Settling in one spot will give you a better price when it comes to accommodation. Generally, places will offer a discounted weekly or monthly rate. Ask. This also gives you time to get comfortable, scope out the cheapest places to eat and find out which markets to shop at.

You can also volunteer. Going= somewhere with a yoga centre? Email before you go and ask if they need a volunteer. Free yoga and accommodation? Yes please.

There are many websites devoted to volunteer opportunities all around the world. Use Google to your advantage, and find one that's right for you.

6. Cook.

Many guesthouses and hostels have full kitchens. Hit up the markets for lentils and veggies, and whip up a huge pot of soup. It will feed you for days, and will probably cost around $3.
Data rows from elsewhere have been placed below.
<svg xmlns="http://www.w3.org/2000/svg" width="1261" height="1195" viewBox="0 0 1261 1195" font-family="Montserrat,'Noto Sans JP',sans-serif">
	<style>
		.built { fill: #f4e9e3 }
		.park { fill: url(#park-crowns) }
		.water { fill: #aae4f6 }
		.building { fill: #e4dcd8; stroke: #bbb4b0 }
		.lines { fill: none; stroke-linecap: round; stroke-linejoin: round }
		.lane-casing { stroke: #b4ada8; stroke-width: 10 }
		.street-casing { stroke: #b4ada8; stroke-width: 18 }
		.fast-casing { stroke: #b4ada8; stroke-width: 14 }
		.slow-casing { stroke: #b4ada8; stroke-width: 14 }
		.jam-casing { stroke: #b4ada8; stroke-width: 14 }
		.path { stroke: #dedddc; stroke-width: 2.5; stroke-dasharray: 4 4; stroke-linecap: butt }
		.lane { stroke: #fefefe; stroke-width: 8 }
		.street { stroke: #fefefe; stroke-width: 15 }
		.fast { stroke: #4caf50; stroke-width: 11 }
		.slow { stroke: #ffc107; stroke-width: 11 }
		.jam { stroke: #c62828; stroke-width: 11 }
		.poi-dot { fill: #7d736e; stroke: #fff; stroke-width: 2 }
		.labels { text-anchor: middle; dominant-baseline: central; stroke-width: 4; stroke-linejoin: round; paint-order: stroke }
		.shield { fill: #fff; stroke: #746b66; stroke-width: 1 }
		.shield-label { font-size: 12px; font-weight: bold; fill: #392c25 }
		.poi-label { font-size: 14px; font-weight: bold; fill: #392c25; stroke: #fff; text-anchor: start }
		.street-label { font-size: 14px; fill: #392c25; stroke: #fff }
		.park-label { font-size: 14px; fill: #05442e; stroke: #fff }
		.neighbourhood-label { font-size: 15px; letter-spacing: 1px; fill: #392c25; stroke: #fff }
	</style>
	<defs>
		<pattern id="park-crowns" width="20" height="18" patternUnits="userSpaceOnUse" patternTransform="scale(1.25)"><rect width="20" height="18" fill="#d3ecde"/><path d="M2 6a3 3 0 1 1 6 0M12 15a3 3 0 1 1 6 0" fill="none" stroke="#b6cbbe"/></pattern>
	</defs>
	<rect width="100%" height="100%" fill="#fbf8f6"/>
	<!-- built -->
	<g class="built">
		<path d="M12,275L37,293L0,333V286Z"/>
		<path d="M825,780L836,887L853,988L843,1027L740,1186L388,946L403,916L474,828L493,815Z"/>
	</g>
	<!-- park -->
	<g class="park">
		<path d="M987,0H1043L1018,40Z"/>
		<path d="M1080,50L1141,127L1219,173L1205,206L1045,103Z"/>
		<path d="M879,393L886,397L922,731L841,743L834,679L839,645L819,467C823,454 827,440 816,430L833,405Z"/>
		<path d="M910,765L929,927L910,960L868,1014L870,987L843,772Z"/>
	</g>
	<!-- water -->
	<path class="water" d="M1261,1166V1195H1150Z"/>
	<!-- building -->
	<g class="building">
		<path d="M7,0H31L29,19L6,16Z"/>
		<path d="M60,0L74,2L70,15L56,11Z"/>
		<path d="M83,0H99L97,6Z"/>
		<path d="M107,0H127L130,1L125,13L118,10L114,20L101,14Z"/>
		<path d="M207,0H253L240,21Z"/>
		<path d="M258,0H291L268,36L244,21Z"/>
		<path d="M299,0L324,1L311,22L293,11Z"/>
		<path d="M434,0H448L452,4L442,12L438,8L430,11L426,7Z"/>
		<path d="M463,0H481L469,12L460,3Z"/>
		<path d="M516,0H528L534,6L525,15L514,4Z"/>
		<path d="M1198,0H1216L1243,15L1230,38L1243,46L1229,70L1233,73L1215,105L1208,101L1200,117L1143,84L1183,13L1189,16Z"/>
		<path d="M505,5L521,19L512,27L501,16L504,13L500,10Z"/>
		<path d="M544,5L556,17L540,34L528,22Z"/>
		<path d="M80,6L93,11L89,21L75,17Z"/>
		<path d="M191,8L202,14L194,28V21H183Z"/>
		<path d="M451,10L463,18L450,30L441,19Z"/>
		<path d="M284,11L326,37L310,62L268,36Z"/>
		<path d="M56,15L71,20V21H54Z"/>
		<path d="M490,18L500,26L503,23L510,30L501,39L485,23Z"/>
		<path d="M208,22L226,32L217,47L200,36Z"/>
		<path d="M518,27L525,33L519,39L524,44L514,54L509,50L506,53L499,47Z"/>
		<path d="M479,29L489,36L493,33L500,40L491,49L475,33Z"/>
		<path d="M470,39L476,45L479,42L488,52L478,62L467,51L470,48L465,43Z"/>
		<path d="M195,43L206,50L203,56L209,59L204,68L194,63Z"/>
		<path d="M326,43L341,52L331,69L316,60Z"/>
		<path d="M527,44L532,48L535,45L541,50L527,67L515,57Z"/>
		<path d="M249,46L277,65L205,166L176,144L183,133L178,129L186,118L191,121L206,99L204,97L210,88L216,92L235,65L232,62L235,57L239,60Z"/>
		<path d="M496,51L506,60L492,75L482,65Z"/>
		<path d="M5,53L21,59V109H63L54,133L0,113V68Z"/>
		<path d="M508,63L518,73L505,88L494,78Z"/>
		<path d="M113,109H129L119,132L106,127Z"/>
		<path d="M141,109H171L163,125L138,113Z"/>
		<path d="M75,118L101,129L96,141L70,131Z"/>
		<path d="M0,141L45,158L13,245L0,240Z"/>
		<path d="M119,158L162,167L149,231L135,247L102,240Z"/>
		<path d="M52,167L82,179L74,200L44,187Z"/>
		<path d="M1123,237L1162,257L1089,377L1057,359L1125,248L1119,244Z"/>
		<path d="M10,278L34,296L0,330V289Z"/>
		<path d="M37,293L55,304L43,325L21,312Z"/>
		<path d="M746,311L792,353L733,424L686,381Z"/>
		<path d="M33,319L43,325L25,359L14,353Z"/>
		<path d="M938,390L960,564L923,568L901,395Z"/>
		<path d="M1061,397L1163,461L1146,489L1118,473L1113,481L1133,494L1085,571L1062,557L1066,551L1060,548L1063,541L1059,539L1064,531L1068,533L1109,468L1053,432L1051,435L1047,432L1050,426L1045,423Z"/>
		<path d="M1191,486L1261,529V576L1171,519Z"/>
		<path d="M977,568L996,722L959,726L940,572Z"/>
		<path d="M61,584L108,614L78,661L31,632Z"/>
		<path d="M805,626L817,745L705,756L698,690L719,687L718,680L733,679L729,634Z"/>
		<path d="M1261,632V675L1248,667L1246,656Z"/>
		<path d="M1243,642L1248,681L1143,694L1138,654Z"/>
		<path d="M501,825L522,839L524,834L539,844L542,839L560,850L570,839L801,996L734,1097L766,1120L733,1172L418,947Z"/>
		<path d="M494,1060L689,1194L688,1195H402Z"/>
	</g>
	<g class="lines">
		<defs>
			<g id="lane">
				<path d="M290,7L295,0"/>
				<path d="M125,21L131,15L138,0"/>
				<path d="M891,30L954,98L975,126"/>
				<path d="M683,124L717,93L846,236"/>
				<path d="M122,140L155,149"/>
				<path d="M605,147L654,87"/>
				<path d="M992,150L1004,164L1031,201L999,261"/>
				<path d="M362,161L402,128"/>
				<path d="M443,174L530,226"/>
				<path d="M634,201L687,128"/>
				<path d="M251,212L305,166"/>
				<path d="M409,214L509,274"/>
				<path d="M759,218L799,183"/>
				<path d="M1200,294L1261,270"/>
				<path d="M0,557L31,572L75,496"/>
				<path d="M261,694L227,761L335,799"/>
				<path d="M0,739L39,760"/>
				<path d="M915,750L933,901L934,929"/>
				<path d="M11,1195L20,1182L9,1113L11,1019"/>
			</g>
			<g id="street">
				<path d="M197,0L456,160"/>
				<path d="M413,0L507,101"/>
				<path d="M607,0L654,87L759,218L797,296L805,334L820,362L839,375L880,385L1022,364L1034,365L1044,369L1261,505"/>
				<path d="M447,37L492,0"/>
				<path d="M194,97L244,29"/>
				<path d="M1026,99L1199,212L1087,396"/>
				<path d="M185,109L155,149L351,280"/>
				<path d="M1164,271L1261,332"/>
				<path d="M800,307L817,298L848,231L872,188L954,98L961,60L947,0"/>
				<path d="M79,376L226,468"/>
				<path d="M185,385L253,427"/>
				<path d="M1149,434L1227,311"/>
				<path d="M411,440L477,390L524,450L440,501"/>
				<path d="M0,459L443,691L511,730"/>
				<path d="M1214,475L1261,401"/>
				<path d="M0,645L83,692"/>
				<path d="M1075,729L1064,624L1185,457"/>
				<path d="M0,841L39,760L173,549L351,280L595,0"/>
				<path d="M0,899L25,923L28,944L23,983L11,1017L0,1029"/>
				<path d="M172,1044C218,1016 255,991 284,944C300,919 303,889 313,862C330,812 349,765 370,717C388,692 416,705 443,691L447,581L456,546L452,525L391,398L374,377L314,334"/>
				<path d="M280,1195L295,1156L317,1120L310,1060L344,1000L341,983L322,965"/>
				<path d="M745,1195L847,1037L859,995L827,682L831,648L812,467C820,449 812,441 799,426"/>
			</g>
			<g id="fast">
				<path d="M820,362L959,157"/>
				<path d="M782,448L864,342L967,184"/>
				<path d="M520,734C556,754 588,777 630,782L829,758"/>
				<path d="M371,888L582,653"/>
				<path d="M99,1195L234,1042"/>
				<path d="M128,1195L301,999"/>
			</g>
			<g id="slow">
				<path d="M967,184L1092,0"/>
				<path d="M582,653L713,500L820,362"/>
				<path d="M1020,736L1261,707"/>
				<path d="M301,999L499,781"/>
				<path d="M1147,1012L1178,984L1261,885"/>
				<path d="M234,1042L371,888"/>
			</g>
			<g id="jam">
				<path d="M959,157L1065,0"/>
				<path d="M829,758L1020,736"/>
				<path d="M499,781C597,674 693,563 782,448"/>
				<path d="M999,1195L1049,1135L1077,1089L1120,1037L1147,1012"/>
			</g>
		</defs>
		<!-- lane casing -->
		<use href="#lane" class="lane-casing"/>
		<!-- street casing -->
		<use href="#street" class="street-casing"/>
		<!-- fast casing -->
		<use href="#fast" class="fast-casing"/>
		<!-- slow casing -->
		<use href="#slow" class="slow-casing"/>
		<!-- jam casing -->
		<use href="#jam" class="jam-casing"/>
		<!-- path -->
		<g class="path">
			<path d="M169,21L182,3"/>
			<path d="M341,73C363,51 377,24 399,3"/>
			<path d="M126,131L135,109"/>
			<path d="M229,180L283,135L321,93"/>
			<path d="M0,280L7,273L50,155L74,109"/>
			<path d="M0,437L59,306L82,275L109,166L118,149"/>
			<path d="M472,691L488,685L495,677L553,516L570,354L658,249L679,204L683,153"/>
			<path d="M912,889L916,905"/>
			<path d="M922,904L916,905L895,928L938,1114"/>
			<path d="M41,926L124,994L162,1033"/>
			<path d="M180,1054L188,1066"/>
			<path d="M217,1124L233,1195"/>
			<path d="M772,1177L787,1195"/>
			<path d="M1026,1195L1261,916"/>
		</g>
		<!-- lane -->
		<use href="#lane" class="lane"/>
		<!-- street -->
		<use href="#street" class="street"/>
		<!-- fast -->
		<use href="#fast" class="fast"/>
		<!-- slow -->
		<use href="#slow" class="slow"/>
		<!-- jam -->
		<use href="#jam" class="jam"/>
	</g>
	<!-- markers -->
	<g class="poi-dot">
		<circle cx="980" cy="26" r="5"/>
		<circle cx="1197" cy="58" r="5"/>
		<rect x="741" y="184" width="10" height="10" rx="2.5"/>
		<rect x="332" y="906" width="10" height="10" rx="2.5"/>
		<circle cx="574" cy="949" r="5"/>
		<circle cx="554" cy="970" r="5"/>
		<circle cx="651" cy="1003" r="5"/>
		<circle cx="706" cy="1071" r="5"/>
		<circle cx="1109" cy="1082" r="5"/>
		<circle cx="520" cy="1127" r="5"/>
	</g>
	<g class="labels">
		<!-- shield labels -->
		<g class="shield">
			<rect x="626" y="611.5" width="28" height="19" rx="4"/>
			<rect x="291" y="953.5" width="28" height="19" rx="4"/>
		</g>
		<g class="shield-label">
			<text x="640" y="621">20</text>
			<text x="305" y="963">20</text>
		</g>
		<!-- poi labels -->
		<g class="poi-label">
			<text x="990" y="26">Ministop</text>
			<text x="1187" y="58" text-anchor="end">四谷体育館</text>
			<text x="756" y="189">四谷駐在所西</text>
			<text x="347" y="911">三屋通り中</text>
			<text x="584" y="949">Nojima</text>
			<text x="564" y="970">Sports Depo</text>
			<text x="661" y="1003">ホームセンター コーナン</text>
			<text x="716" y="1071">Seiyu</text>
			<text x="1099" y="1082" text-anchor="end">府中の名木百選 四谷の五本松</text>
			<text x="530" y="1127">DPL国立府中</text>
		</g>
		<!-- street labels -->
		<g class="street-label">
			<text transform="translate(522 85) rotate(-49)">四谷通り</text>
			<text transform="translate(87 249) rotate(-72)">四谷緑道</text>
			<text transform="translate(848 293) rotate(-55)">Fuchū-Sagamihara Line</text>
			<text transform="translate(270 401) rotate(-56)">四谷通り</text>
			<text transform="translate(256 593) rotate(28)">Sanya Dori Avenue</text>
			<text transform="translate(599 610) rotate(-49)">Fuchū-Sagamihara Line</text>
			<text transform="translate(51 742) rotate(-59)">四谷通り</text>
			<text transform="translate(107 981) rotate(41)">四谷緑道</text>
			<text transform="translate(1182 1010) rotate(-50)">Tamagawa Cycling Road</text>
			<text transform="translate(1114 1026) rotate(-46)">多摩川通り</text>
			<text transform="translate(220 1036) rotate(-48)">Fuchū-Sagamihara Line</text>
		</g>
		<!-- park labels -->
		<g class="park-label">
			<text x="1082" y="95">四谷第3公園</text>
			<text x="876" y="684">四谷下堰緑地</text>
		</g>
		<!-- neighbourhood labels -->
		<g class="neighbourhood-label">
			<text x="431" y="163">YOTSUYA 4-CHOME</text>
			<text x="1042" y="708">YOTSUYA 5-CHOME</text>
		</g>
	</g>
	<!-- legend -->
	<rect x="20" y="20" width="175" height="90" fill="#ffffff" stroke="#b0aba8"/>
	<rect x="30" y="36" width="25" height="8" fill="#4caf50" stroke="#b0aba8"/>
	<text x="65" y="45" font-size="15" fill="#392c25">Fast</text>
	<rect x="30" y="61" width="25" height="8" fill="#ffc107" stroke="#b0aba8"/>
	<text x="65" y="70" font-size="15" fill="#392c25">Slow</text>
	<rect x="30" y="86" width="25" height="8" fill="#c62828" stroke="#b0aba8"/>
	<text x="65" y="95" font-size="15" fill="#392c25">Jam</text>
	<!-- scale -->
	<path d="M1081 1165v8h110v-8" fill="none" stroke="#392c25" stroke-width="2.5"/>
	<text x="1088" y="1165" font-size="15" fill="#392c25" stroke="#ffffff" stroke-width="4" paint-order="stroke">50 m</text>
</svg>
Another good place to eat on the cheap is the market, which usually includes a wide variety of local food. It's fun checking out all the produce and bartering with the locals.

Also, don't be afraid of the street food. I've gotten food poisoning from a Thai restaurant in Sydney, but never from a street vendor in Thailand. Go figure. It's delicious and cheap.

7. Get fancy on a budget.

If you are near the ocean, you will generally see some nice-looking resorts around. If you're on a budget, you probably wouldn't consider staying at any of them.

However, if you dine at said resorts -- or even just order a couple of beers -- you can stay and enjoy the amenities all day. Infinity pools and speedy WiFi? Worth it.

So, now that I've told you all my secrets, you are going to have to make a decision: Where do you want to go?